Work task =
Go through the entries below. Copy each line in which "movies" appears.

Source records
=== Section Start ===
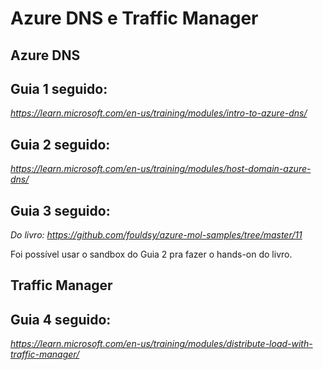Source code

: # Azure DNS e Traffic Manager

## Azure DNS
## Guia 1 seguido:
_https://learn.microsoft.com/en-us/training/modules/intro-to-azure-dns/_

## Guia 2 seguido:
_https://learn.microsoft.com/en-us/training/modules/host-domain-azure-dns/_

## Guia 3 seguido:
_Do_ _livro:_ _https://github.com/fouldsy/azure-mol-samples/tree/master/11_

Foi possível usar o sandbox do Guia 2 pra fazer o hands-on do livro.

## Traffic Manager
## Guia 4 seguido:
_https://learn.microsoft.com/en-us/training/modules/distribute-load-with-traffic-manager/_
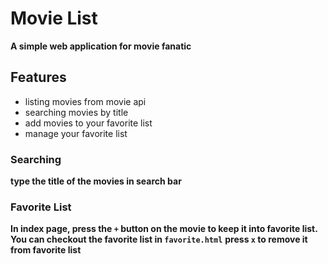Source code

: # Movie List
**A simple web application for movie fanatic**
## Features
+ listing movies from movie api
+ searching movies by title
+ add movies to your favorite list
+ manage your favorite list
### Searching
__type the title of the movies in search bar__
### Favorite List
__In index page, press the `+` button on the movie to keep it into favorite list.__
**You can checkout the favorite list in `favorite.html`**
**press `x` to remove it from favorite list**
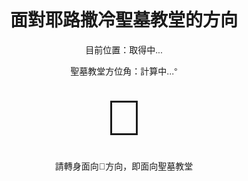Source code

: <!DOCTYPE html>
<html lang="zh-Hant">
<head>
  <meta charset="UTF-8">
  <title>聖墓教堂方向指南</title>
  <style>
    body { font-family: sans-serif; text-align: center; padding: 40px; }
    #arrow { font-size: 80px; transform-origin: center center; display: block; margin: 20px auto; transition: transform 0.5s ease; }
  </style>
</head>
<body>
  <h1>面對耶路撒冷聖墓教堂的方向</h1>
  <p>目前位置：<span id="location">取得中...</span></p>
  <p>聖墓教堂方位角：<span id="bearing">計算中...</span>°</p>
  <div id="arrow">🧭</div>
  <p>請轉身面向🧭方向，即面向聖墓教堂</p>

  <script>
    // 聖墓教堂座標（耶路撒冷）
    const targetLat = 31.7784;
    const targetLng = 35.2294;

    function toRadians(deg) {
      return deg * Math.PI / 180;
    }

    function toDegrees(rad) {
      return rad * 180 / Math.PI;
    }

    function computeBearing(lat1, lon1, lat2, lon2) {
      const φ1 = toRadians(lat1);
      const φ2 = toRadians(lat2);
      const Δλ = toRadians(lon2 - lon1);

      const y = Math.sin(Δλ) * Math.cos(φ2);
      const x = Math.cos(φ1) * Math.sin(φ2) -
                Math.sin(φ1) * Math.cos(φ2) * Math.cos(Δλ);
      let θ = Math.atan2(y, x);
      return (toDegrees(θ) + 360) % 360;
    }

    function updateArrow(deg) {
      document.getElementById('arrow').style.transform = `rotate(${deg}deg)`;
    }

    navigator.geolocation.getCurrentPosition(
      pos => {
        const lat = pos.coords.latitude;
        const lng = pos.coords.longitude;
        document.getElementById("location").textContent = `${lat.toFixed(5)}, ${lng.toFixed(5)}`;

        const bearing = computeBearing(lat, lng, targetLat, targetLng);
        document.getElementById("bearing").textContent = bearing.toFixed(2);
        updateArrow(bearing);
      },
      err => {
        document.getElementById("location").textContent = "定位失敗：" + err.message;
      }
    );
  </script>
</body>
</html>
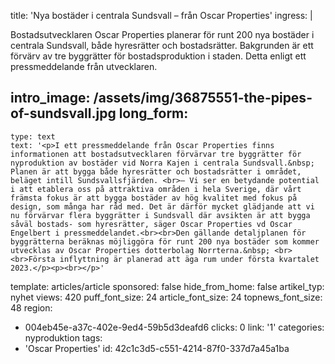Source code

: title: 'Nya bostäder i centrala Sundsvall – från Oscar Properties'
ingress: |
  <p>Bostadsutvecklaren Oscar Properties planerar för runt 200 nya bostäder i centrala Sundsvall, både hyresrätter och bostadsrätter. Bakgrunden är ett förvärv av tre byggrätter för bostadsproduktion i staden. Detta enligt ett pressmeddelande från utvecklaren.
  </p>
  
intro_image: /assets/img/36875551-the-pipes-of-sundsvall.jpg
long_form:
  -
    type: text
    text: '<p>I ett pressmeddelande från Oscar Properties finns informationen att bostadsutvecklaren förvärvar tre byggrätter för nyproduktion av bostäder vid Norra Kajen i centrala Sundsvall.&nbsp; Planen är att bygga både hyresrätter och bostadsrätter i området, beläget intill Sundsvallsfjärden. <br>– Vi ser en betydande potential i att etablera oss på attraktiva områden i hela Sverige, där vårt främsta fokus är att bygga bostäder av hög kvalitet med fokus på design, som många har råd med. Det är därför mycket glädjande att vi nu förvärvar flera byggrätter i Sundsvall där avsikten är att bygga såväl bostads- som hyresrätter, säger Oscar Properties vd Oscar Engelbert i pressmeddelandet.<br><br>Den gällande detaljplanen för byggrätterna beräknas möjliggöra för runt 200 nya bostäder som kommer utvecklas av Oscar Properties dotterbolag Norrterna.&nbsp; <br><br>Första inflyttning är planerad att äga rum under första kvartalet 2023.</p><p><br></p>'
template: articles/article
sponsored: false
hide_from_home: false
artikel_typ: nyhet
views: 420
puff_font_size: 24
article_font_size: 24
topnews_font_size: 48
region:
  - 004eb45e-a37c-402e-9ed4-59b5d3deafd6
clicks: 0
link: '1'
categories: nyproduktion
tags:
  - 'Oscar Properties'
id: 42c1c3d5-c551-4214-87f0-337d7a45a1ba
=== Section End ===
=== Section Start ===
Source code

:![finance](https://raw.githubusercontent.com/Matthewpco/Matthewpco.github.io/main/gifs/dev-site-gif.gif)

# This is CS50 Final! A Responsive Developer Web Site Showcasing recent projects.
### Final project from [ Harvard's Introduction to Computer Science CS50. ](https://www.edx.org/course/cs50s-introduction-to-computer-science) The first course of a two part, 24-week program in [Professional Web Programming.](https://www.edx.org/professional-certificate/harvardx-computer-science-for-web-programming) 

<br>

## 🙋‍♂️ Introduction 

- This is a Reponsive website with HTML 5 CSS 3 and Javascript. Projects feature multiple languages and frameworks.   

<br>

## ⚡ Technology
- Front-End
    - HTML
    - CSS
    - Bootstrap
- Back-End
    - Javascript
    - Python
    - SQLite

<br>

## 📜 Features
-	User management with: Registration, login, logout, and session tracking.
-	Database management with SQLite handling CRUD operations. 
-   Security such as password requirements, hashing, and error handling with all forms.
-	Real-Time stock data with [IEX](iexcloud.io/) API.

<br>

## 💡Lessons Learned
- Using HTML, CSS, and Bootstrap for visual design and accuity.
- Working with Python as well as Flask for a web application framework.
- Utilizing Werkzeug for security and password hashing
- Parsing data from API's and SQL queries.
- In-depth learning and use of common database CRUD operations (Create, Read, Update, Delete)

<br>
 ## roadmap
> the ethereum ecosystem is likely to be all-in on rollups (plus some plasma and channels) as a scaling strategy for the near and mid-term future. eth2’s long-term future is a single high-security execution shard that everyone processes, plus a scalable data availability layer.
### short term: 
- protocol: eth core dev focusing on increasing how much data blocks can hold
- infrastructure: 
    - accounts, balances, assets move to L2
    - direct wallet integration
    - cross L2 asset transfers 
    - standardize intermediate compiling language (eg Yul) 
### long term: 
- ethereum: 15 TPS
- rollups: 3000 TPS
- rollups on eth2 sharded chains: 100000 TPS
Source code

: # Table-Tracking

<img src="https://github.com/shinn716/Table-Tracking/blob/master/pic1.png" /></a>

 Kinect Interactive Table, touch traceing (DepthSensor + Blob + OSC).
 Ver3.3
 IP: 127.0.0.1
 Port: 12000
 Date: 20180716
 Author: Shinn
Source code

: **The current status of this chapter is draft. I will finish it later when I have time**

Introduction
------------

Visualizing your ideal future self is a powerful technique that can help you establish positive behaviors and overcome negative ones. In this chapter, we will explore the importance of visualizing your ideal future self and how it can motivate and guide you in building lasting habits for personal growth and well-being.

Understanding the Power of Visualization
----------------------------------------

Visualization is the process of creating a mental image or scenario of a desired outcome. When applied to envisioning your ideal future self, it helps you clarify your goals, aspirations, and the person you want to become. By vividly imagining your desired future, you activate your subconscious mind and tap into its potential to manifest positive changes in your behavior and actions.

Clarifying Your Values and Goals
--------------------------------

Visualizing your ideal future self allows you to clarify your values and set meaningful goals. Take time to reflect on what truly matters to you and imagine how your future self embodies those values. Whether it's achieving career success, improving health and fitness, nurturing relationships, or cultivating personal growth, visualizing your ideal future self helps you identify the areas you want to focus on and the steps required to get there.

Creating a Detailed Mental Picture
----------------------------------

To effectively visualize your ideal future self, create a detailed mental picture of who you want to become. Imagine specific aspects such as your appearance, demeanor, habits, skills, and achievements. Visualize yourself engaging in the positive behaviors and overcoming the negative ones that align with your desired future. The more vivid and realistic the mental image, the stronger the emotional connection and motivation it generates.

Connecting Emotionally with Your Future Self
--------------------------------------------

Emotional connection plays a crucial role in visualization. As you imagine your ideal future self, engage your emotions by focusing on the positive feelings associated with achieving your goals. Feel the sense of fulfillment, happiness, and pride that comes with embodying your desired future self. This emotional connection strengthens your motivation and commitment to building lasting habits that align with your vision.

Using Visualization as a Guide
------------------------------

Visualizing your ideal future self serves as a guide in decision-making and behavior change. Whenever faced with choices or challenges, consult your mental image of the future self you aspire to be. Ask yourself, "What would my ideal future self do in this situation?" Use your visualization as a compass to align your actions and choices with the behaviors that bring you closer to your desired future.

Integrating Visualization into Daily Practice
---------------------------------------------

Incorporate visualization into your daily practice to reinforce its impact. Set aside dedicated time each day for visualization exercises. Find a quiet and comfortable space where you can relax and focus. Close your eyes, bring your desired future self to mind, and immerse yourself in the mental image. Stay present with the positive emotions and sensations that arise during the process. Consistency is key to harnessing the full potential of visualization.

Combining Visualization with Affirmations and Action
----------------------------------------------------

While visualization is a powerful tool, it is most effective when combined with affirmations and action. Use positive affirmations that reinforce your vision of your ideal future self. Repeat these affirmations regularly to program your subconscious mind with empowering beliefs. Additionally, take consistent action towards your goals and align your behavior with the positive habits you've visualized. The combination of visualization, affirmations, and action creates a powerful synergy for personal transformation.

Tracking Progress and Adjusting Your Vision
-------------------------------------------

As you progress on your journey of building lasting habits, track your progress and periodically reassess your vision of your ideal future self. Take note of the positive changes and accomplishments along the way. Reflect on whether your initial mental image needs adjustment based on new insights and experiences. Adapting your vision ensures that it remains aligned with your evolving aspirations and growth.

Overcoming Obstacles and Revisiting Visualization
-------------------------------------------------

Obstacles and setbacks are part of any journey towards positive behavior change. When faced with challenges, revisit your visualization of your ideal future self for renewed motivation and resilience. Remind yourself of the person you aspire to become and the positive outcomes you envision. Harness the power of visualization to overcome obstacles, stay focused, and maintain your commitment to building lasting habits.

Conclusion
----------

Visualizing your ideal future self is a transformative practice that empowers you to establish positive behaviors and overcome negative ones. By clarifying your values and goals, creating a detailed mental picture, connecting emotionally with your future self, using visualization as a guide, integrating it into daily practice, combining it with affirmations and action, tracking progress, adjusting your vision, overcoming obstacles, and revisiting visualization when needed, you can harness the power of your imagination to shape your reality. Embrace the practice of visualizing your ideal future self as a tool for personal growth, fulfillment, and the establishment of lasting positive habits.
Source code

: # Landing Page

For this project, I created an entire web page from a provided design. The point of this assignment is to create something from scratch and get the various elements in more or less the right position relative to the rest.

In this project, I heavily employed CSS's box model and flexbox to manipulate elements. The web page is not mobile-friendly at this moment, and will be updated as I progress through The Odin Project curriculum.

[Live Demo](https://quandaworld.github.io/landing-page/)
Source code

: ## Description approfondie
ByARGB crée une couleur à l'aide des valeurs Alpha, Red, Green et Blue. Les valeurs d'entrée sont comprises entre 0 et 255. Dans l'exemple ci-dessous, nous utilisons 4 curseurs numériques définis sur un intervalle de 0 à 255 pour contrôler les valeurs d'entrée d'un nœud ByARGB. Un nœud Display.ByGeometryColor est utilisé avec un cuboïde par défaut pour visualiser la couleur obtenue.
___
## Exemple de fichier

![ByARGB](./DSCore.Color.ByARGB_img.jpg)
=== Section End ===
Solution below =
+ listing movies from movie api
+ searching movies by title
+ add movies to your favorite list
__type the title of the movies in search bar__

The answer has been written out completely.